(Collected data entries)
*****
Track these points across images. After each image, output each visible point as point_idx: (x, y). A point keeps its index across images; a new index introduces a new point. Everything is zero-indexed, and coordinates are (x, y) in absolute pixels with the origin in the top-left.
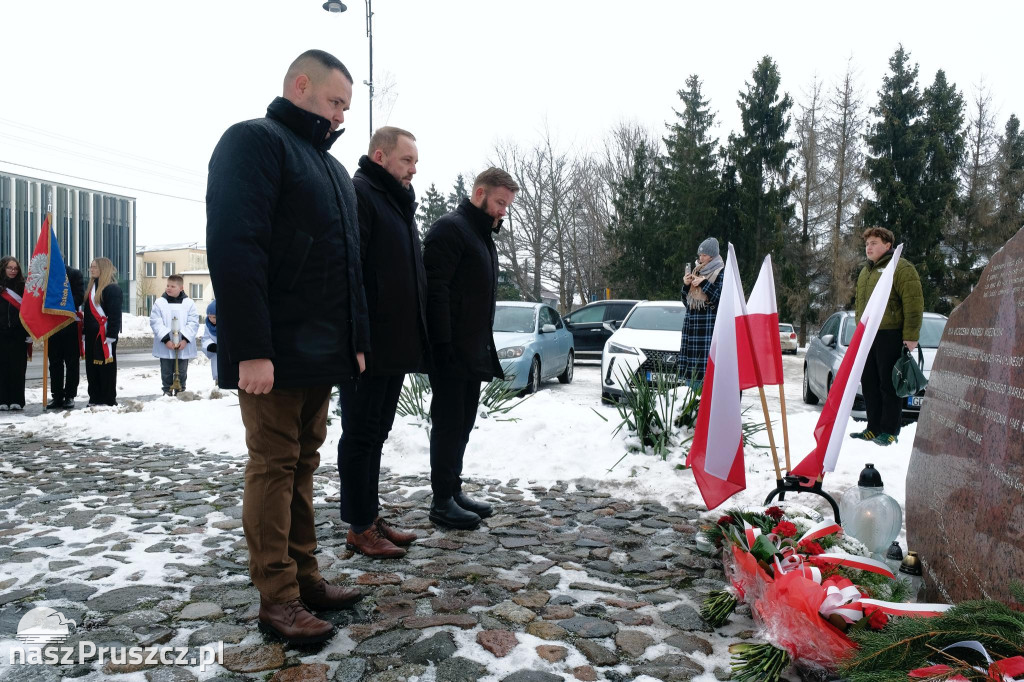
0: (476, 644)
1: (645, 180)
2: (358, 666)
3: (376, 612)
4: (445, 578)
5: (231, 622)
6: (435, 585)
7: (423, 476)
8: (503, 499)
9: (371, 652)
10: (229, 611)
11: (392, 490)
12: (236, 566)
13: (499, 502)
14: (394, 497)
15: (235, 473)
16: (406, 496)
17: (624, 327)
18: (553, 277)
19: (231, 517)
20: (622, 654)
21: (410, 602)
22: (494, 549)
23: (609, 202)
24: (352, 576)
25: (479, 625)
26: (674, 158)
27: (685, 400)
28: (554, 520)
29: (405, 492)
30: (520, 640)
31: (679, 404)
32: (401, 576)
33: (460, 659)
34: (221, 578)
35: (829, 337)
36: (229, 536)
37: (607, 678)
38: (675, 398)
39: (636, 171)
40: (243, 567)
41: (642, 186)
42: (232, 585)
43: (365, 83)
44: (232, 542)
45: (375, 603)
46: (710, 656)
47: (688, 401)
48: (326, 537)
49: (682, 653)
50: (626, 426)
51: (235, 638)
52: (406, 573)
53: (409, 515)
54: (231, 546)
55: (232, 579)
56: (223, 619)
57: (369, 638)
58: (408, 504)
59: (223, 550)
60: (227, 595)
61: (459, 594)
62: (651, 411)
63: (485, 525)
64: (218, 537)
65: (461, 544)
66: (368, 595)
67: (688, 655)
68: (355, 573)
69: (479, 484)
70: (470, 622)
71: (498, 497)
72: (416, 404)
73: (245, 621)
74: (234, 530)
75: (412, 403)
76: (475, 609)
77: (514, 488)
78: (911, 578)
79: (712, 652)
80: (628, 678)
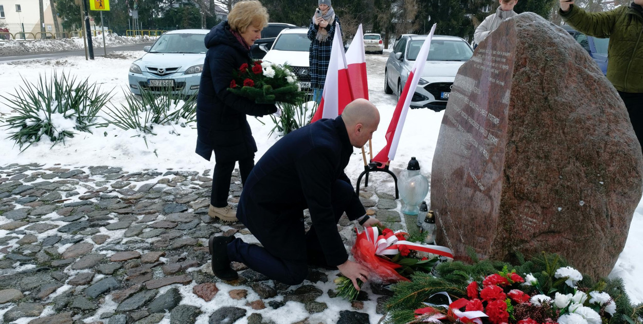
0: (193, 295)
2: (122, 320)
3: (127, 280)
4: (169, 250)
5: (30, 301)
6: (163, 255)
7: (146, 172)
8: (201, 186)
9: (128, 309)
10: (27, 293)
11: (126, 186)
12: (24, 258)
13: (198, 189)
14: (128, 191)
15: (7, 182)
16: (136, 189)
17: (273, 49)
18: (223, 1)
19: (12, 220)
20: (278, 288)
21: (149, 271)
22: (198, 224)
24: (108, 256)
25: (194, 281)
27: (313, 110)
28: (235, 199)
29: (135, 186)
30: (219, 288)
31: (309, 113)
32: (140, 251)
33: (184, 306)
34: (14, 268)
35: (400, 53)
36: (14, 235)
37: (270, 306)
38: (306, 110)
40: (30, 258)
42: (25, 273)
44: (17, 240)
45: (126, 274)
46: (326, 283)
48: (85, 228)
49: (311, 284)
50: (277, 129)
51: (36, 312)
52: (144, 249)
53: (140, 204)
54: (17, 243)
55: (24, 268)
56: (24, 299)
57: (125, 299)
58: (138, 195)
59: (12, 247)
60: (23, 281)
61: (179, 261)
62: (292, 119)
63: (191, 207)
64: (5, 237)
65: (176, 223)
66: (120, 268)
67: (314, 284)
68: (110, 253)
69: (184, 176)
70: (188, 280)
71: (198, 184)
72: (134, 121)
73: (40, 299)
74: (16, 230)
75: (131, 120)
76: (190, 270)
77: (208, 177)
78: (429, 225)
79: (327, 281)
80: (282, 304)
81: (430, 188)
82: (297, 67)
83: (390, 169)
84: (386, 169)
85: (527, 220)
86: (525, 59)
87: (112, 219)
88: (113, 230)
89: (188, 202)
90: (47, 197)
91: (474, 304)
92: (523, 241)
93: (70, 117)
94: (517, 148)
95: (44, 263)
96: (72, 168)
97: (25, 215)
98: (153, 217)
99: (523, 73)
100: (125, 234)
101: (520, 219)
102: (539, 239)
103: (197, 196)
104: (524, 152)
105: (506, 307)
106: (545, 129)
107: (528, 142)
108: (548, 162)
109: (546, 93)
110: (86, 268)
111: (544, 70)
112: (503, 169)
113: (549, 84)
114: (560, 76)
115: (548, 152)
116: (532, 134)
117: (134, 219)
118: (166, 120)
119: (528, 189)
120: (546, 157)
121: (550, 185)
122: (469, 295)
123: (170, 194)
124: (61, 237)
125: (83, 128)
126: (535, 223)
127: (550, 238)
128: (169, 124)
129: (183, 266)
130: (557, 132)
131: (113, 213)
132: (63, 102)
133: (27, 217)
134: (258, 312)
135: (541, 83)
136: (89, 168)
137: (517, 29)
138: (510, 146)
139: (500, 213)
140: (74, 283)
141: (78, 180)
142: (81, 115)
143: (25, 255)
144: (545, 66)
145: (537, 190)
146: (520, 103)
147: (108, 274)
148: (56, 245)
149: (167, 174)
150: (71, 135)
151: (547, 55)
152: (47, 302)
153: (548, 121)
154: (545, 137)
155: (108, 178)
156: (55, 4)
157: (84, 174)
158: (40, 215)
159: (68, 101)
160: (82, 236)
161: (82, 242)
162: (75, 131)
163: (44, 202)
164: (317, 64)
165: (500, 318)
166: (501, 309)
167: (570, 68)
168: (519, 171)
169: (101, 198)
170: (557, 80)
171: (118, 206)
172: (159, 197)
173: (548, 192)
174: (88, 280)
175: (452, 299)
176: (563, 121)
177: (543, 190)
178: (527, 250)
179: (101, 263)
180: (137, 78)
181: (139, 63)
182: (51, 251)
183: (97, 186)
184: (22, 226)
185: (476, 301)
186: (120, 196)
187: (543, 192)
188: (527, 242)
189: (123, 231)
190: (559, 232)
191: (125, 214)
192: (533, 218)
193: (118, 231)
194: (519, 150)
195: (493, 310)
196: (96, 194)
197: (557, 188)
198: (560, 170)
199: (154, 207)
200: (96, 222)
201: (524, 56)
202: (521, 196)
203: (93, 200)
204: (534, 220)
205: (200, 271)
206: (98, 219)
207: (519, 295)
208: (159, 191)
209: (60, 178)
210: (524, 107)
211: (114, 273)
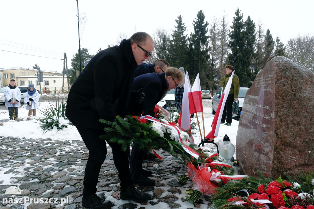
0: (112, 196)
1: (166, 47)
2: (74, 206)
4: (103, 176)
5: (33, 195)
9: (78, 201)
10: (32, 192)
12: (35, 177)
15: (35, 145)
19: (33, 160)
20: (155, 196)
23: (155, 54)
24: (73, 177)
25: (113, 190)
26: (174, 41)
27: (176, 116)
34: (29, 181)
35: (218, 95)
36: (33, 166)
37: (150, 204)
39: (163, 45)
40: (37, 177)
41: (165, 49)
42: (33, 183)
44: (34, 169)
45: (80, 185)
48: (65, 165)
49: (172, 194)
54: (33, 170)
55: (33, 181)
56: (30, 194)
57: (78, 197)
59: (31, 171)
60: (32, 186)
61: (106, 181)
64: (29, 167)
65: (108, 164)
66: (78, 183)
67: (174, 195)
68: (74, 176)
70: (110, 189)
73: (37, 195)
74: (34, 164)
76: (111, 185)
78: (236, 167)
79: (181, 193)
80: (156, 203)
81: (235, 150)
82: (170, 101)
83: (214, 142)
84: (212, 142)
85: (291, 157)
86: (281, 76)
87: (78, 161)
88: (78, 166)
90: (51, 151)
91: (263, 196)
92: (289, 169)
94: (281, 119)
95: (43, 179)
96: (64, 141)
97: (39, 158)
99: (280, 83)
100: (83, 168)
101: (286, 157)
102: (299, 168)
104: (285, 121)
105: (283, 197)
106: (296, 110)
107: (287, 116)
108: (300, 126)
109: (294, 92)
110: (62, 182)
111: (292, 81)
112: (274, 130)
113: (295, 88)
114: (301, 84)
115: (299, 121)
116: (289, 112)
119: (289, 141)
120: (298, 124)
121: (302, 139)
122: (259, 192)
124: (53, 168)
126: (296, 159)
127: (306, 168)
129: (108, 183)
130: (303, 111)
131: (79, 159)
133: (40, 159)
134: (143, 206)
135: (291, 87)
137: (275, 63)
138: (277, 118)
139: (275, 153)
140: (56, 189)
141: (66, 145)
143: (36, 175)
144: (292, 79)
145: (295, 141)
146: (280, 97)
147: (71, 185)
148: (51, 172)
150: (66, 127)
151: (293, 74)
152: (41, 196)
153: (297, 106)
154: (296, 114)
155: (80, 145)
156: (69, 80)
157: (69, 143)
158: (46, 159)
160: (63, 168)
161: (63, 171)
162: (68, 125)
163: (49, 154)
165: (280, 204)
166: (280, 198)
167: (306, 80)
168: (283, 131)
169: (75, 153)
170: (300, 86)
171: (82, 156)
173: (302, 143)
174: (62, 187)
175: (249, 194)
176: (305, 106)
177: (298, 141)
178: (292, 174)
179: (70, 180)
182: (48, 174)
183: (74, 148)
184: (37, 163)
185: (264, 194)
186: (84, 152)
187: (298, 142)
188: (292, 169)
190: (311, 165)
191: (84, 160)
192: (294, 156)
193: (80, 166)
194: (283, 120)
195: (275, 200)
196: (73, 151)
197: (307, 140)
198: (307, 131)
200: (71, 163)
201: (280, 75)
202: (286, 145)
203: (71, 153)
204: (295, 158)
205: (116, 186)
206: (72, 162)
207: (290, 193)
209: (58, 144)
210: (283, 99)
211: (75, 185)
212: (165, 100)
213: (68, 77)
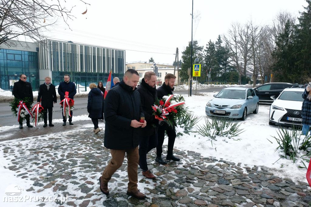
*****
• **WHAT YOU NEED TO DO**: Only the lines above from the one with "26: (674, 158)" through the one with "45: (375, 603)" should be duplicated, character for character.

• **RESPONSE TO THE EXERCISE**:
26: (674, 158)
27: (685, 400)
28: (554, 520)
29: (405, 492)
30: (520, 640)
31: (679, 404)
32: (401, 576)
33: (460, 659)
34: (221, 578)
35: (829, 337)
36: (229, 536)
37: (607, 678)
38: (675, 398)
39: (636, 171)
40: (243, 567)
41: (642, 186)
42: (232, 585)
43: (365, 83)
44: (232, 542)
45: (375, 603)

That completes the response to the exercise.